GoogleCloudPlatform / DataflowJavaSDK

Google Cloud Dataflow provides a simple, powerful model for building both batch and streaming parallel data processing pipelines.
http://cloud.google.com/dataflow
855 stars 323 forks source link

Unable to write custom attributes with PubsubIO #643

Closed darshanmehta10 closed 6 years ago

darshanmehta10 commented 6 years ago

I am using the below code to publish messages to Pubsub from dataflow:

@Override
public PDone expand(PCollection<String> collection) {
    log.info("Will write to Pub/Sub topic: {}", topic);
    return PubsubIO.writeStrings()
            .to(topic)
            .expand(collection);

I want to write custom attributes as Key Value pairs with messages, such as "type" : "some_type" However, the library only allows to set Id and Timestamp attribute names but not the custom ones.
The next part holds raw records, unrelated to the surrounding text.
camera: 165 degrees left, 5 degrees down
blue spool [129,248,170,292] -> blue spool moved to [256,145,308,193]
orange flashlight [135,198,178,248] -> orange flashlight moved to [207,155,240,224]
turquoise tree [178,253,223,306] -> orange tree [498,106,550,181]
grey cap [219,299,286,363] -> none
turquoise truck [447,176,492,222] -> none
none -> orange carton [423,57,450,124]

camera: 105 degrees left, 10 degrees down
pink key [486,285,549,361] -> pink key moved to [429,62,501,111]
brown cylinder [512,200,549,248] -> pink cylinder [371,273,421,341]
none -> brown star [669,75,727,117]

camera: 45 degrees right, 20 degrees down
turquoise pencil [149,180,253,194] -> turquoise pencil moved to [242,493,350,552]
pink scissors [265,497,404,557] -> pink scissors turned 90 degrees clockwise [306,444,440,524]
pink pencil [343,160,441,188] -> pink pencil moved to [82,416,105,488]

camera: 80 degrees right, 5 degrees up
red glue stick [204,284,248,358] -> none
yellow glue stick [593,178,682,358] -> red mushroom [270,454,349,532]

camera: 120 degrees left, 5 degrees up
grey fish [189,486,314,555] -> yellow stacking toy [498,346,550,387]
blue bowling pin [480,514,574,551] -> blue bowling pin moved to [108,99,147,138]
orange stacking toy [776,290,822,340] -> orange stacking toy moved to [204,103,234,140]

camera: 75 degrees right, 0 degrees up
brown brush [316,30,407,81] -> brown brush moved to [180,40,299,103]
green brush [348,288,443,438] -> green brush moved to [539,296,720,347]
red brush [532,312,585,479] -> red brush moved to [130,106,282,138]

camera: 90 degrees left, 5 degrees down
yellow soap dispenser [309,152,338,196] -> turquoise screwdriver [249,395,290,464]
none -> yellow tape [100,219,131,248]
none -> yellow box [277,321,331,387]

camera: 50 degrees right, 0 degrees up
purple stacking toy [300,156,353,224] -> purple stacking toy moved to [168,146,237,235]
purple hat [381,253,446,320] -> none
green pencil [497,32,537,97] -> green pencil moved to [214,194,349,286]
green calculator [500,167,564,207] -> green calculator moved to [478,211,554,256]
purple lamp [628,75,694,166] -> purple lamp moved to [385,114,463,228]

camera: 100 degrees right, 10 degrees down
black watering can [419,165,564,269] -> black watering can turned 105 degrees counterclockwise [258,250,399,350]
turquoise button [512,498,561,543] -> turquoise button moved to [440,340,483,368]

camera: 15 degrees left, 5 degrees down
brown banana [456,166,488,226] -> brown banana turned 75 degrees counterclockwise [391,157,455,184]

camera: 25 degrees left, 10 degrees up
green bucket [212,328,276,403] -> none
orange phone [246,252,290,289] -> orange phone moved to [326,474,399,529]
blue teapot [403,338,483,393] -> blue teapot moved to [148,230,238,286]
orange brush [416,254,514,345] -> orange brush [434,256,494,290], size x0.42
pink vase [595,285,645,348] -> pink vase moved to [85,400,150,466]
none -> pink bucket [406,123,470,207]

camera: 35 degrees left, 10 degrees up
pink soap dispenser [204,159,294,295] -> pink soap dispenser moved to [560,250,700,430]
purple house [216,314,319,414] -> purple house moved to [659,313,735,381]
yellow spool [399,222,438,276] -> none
Is there any way to set these attributes/values?

lukecwik commented 6 years ago

You have to first use a ParDo which converts your strings into PubsubMessages and then apply PubsubIO.writeMessages(). For example:

return collection.apply(ParDo.of(myDoFnThatConvertsStringsToPubsubMessagesWithAttributes))
  .apply(PubsubIO.writeMessages().to(topic));

As a side note, please never use expand as it is the wrong API to apply transforms to PCollections. You should always rely on PCollection.apply(PTransform).